ACTIVIDADES:
(1) En el fragmento sobre la obra de Kenzaburo Oe, ¿cómo se define la libertad?
(2) Transcribe del fragmento sobre la obra de Kenzaburo Oe el pasaje que va de «Por el compromiso» a «por el Otro.», ambos incluidos.

FRAGMENTO DEL DOCUMENTO:
_____

"No hay nadie que haya jamás escrito o pintado, esculpido o modelado, construido, inventado, a no ser para salir del infierno". (Antonin Artaud)
Toda la trayectoria de la obra de Kenzaburo viene a concordar con la verdad de estas citas. Sabemos las circunstancias de su vida, y cómo los motivos que la inundan son, sobre todo, la desdicha producida por algunos encuentros trascendentales para su existencia, con su hijo, con su misterioso padre, y con el desprecio de su madre.
El fondo del relato que nos ocupa es esa novela
familiar plagada de locura. Desde él asistimos a un proceso de transformación,
de liberación, y no sabemos si de libertad. Lo primero que me evoca es uno de
los hechos más curiosos de nuestra vida anímica, el de que los hijos heredamos la culpa de los padres. Y
particularmente, sobre el hombre gordo se proyecta esa culpa como una mancha de
locura proveniente del Otro familiar, de sus dichos, de sus proyectos políticos
–los del padre— de sus agravios –los de la madre. En el trayecto, el hombre
gordo intenta descifrar esa herencia, cuál es el lugar que ocupa en ella y por
qué la recibió. En el medio, la problemática relación con el hijo viene a ser el
delirio que construye para sostenerse en la vida.
Por el compromiso que Kenzaburo Oe asume en
relación a su propia realidad y responsabilidad, me parece justo resaltar la
carga ética que atraviesa el relato. Asume una dirección inequívoca hacia su propia
soledad, eludiendo morales consoladoras, artificios redentores, posiciones
misericordiosas, confrontándose al encuentro con el territorio real que le
corresponde, esa soledad ineludible desde la que, quizá, pueda elaborarse algo
vital. Es una forma de no resignarse a un destino marcado por el Otro.
El
proceso de atravesamiento que realiza el hombre gordo nos deja ver, entre otras
cosas, la gran distancia que media entre liberación y libertad. Liberación como
despojamiento de una carga, y libertad como posibilidad de construir un mundo
propio. Digo liberación porque así es como denomina al despojamiento de ese delirio
que construye en la simbiosis con su hijo. Y digo libertad porque esa es la ambigua
posibilidad que se abre en el final, una vez producida la liberación del padre,
si es que ésta verdaderamente acontece.

_____

(Datos de los parámetros de distorsión de la lente)
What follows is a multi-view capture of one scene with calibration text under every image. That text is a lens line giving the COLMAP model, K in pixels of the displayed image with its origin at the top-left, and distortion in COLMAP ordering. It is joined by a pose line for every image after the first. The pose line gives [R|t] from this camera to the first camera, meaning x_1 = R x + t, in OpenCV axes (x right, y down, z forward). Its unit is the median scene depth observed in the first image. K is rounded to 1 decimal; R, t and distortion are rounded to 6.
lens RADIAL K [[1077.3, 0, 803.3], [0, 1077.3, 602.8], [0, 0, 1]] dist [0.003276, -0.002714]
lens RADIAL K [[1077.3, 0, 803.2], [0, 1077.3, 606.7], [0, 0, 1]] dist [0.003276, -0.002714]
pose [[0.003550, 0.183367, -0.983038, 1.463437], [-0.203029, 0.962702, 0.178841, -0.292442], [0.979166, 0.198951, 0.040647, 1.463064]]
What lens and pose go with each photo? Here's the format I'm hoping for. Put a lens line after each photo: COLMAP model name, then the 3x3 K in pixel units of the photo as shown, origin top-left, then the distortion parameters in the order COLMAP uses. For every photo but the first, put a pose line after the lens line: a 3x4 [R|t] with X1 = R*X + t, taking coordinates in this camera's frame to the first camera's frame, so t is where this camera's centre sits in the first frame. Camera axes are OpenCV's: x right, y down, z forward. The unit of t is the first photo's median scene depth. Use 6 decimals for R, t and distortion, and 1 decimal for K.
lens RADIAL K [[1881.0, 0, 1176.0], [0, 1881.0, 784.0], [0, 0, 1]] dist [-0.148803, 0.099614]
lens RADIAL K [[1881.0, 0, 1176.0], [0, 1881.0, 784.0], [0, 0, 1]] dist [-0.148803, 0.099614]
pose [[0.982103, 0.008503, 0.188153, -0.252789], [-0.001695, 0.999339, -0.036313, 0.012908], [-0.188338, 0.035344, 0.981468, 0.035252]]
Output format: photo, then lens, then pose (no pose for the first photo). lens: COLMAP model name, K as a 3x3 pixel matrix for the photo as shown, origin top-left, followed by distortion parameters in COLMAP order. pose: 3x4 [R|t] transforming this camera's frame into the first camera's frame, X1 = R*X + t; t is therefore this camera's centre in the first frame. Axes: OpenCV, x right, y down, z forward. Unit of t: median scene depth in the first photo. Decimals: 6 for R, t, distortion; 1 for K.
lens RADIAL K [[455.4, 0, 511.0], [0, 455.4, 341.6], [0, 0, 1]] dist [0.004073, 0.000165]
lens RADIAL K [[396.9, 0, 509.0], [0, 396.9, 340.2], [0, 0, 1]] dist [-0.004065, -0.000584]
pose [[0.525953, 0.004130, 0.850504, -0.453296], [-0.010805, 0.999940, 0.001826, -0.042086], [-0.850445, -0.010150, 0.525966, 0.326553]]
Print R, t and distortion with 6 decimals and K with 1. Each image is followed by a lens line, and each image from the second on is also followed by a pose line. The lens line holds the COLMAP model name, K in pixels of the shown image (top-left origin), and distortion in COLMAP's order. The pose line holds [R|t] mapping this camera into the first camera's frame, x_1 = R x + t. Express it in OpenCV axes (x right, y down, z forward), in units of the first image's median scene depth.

_____

SOLUCIONARIO:
(1) Como posibilidad de construir un mundo propio.

(2)
Por el compromiso que Kenzaburo Oe asume en
relación a su propia realidad y responsabilidad, me parece justo resaltar la
carga ética que atraviesa el relato. Asume una dirección inequívoca hacia su propia
soledad, eludiendo morales consoladoras, artificios redentores, posiciones
misericordiosas, confrontándose al encuentro con el territorio real que le
corresponde, esa soledad ineludible desde la que, quizá, pueda elaborarse algo
vital. Es una forma de no resignarse a un destino marcado por el Otro.